We've all heard about the Florida doctor who taped a sign in a window directing people who voted for Obama should "seek urologic help elsewhere" (noting cleverly that "Changes to your healthcare begin right now, not in four years"). The good doctor, of course, is free to do as he likes, and I certainly take no issue with him critiquing health care reform, nor with his "warning off" patients. What I do find concerning is that the doctor doesn't actually know what is in the health care bill. That's right. Although it's been online for months, apparently, tl;dr. In fact, as he told Alan Colmes, he opposes the bill because "I’m not the guy who wrote the plan." From the interview:
Cassell: Hospice cuts in 2012…Does the government want people to die slowly?
Colmes: Do you really think the government wants people dead?
Cassell: Well I think that they’re cutting all supportive care, like nursing homes, ambulance services…
Colmes: What to you mean they’re cutting nursing homes?
Cassell: They’re cutting nursing home reimbursements
Colmes: Isn’t what they’re cutting under the Medicare plan what was really double dipping; they were getting credits and they were getting to deduct them at the same time.
Cassell: Well you know, I can’t tell you exactly what the deal is.

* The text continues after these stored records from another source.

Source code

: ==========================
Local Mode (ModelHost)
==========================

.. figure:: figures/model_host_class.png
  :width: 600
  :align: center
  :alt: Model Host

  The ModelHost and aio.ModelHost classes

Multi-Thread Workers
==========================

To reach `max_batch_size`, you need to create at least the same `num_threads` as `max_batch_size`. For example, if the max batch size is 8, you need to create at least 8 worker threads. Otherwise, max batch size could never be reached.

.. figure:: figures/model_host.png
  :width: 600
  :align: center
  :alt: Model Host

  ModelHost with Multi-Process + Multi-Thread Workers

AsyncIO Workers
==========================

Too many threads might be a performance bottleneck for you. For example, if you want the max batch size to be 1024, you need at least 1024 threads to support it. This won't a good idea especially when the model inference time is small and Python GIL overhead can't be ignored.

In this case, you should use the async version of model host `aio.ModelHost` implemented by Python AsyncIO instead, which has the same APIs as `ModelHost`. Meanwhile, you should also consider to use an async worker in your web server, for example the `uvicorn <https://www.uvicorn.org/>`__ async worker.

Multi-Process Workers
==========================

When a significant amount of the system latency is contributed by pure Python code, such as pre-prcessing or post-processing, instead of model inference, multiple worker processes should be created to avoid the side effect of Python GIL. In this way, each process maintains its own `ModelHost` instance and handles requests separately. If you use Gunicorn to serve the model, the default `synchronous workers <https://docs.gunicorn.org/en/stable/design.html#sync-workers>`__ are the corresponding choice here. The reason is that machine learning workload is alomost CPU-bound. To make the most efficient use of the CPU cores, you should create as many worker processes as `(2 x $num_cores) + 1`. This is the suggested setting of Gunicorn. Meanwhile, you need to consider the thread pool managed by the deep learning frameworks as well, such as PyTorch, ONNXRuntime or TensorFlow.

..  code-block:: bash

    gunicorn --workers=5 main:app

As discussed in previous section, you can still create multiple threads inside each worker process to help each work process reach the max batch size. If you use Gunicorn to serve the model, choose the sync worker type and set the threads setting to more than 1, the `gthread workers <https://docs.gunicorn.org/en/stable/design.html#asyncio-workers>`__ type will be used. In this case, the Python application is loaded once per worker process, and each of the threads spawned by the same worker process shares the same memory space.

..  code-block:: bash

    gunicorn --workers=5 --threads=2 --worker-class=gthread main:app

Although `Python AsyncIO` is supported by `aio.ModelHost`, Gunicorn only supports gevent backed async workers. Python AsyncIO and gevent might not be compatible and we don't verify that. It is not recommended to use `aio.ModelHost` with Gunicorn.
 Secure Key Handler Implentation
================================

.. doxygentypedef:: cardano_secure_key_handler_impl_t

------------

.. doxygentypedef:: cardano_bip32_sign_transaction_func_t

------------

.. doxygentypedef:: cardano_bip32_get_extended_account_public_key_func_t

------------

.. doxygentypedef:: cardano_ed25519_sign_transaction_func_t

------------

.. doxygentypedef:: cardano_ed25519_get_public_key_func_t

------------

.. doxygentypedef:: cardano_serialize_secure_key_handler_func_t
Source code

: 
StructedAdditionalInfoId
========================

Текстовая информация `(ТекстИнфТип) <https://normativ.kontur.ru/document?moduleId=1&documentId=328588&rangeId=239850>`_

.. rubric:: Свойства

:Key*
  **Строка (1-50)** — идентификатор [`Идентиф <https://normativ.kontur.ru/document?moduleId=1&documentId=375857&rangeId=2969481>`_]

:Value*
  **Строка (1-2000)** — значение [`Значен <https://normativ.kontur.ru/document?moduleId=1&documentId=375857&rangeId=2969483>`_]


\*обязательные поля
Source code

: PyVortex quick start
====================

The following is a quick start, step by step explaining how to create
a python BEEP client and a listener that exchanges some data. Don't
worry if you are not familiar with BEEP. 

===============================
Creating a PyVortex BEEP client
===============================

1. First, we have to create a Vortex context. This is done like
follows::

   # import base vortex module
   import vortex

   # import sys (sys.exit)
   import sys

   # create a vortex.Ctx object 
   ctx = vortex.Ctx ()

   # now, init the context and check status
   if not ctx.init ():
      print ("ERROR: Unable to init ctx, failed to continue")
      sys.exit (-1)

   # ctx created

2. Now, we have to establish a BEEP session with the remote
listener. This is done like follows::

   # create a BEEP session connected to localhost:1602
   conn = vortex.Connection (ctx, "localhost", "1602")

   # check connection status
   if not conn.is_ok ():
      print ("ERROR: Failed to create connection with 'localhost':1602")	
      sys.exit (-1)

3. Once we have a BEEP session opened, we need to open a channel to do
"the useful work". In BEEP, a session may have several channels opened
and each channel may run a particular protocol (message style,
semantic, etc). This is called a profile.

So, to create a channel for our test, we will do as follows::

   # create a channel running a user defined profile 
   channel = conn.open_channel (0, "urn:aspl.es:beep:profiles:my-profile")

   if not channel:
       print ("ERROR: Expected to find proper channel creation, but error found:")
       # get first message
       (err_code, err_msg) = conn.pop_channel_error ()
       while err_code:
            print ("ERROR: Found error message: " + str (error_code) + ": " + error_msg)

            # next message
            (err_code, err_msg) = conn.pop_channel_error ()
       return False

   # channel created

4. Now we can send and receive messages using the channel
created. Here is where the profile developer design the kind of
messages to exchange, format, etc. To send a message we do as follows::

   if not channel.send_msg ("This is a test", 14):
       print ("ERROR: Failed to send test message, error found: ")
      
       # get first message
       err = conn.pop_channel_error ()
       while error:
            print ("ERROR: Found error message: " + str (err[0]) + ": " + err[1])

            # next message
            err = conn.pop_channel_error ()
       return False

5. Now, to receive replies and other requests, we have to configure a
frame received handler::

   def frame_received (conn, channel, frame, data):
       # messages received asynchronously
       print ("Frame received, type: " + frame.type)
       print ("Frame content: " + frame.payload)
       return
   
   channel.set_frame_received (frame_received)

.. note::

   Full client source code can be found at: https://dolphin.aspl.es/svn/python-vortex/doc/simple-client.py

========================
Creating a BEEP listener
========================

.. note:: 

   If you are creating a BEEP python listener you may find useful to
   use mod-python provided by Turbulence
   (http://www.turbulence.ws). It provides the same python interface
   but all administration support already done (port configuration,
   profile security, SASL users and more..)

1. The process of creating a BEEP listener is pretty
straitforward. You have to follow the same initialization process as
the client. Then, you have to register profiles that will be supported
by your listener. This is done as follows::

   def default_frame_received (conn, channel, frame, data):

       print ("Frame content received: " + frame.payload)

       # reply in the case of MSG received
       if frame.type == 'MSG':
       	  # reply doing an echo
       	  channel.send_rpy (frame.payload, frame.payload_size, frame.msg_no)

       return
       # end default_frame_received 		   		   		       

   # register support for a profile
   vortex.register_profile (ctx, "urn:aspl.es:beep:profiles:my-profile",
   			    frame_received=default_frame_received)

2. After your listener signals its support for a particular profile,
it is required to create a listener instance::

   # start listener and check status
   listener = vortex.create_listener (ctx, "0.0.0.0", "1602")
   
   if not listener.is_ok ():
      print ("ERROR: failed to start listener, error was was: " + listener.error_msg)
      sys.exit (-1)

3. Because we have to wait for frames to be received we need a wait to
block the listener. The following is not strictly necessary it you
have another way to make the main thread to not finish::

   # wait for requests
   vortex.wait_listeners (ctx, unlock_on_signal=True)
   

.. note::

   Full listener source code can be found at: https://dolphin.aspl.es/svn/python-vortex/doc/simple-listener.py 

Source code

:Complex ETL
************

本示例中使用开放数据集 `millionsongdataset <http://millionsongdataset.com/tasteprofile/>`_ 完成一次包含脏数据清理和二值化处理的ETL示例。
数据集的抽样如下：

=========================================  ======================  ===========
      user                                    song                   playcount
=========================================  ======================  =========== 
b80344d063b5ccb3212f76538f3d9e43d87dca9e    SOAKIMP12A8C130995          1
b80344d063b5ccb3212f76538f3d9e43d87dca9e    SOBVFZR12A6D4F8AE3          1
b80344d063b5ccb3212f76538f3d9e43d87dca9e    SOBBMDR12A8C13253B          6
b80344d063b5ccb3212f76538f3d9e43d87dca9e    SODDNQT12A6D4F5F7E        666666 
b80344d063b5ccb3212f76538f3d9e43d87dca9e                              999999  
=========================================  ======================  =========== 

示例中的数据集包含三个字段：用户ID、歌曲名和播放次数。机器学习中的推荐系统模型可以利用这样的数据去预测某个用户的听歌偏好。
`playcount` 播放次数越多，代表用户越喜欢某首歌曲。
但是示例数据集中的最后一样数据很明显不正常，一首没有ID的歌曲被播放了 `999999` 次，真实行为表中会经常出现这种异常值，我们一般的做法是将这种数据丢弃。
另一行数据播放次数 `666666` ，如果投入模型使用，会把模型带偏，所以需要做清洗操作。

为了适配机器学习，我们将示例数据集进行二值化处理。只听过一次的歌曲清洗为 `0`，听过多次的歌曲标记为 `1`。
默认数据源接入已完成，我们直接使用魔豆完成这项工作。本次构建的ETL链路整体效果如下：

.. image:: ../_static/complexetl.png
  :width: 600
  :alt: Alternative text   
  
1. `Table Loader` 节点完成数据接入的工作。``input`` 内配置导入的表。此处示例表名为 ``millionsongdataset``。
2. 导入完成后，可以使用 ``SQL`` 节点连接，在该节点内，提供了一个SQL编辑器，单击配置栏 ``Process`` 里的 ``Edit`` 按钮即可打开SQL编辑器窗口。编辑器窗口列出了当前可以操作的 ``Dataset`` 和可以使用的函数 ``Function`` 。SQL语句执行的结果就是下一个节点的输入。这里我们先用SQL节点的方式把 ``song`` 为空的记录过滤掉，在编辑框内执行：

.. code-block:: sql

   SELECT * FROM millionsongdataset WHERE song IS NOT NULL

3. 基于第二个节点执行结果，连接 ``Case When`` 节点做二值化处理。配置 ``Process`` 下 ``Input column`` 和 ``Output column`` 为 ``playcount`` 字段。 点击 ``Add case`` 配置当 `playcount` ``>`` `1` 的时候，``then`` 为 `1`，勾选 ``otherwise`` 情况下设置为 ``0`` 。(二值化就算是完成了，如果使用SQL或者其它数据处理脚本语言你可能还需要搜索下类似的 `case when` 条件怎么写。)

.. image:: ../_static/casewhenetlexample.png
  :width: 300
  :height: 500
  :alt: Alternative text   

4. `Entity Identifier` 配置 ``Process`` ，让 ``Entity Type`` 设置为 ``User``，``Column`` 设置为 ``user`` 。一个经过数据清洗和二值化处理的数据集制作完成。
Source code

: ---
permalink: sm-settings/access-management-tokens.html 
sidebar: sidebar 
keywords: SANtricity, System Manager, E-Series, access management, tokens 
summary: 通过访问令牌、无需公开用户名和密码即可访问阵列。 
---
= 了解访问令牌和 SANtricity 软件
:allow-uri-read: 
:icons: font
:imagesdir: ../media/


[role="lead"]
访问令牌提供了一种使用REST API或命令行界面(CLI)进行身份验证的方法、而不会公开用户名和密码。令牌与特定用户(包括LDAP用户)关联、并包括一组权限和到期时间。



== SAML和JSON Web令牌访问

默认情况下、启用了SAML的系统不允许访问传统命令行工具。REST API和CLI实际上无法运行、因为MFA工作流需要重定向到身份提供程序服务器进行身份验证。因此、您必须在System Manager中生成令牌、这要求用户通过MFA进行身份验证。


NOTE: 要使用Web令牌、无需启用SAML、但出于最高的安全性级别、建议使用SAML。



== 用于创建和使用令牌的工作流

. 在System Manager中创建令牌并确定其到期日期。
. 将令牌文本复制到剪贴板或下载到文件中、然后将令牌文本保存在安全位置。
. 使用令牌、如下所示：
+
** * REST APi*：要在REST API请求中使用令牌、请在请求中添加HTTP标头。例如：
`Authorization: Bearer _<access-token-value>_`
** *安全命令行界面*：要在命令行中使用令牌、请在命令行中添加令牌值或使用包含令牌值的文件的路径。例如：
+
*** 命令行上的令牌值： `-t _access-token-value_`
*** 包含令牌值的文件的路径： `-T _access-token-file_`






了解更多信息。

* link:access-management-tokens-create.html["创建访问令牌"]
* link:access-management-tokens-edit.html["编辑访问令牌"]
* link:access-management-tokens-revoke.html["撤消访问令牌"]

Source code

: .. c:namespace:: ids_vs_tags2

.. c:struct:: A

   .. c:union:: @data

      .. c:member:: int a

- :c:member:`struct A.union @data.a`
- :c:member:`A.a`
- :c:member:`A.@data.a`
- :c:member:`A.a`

Colmes: If you can’t tell us exactly what the deal is, why are you opposing it and fighting against it?
Cassell: I’m not the guy who wrote the plan.
Colmes: But if you don’t know what the deal is why are you speaking out against something you don’t know what the deal is?
Cassell: What I get online, just like any other American. What I’m supposed to understand about the bill should be available to me.
Colmes: It is; it’s been online for a long time; it’s also been all over the media…
In fact, the National Association of Home Care and Hospice praises much of the bill

Don't you rather expect a doctor to have an eye for details? Or at least to realize the significance of seeking evidence to support one's claims--of fact-checking--and of not assuming to know the truth or falsity of an issue based on hearsay? Of course we find this all over the place--well-educated people asserting "truths" that are certainly shaky or undeniably false, but, at least in terms of health care reform, this has become all-too common. As Steve Benen writes, "some of the loudest, angriest critics of the Affordable Care Act are also some of the least informed, most confused, embarrassingly ignorant observers anywhere." The question is, under media exposure, do these critics carry on asserting a questionable "truth", or do they revise their assertions in the face of evidence? Based on the media's history of privileging of the loudest, more notorious Obama critics--despite how ill-informed they might be--my guess is that the good doctor will continue to assert his version of "the truth," and he will enjoy another 12 minutes of fame.